Dataset entries:
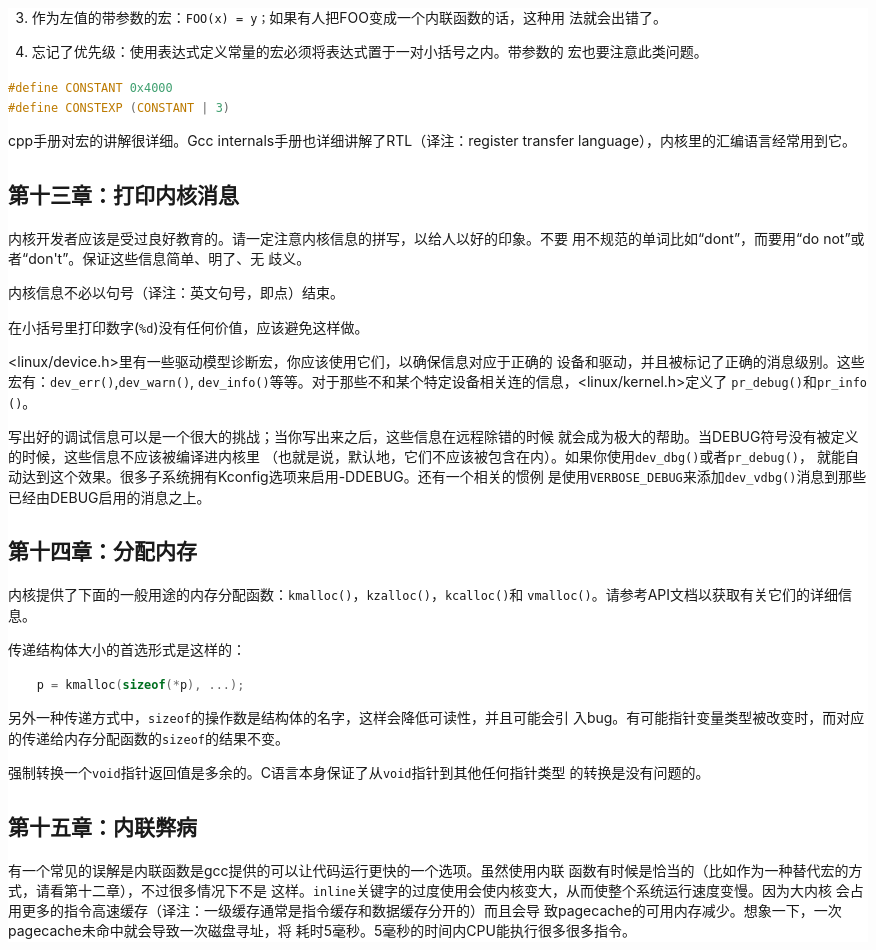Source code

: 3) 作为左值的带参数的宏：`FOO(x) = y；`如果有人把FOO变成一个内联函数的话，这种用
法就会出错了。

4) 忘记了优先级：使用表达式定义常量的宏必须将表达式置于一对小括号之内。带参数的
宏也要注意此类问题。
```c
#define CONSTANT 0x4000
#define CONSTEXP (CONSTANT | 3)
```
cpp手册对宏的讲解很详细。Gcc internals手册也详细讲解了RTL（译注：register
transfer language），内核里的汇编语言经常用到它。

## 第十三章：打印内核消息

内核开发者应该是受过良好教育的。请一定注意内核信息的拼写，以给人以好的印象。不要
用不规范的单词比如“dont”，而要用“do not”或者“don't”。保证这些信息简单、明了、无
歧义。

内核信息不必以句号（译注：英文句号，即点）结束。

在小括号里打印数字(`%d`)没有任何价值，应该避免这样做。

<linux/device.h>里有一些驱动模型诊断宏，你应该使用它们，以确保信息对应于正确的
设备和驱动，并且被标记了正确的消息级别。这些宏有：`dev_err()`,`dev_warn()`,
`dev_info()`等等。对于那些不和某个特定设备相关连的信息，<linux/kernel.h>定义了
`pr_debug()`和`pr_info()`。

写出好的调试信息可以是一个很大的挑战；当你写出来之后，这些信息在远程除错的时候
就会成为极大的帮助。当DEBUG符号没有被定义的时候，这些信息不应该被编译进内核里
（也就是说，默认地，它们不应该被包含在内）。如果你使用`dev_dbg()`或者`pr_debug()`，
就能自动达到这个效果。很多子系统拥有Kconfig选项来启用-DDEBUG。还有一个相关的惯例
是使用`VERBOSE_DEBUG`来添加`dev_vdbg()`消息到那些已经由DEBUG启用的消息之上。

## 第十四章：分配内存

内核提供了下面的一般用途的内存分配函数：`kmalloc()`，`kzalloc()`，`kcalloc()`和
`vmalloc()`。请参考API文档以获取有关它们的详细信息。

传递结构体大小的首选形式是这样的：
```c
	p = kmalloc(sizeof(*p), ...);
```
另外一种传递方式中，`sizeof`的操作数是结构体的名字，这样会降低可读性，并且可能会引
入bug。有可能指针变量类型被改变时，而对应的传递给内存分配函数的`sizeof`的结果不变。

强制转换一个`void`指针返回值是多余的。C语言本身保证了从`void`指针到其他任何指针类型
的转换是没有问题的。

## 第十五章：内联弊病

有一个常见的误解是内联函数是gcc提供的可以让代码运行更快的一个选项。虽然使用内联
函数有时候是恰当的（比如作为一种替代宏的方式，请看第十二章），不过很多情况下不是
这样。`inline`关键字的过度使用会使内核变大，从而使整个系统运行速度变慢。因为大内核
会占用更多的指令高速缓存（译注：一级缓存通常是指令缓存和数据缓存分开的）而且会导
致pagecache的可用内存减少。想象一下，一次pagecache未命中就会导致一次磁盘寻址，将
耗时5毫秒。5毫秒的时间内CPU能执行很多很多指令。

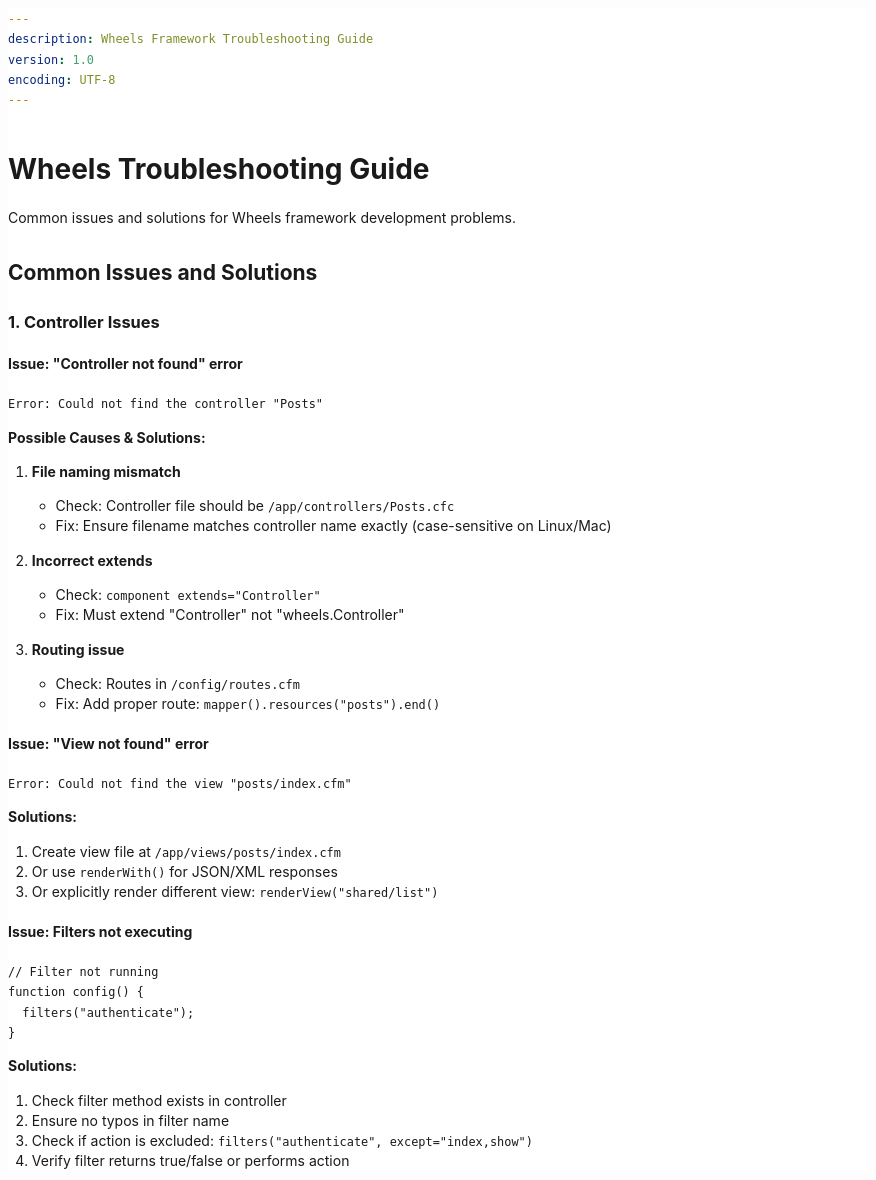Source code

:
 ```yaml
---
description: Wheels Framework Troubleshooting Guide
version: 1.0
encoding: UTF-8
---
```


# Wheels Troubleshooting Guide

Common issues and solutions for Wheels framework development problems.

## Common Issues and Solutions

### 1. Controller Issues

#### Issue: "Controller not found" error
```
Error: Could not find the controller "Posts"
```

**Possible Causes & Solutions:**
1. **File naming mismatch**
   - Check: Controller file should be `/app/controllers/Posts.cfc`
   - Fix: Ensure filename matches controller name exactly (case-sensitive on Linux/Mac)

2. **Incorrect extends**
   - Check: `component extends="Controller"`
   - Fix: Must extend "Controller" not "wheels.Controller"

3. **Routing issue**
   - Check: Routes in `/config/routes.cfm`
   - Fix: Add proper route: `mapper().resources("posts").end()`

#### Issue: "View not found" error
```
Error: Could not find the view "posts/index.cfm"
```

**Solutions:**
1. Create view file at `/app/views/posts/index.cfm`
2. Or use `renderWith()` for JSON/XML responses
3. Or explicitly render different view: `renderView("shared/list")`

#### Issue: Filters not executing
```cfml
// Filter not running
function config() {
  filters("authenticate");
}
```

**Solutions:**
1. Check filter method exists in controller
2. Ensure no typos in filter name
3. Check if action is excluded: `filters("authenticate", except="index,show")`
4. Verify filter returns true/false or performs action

Task objective: Copy out, from the data above, each line where the string "Troubleshooting" is present.

Task output:
description: Wheels Framework Troubleshooting Guide
# Wheels Troubleshooting Guide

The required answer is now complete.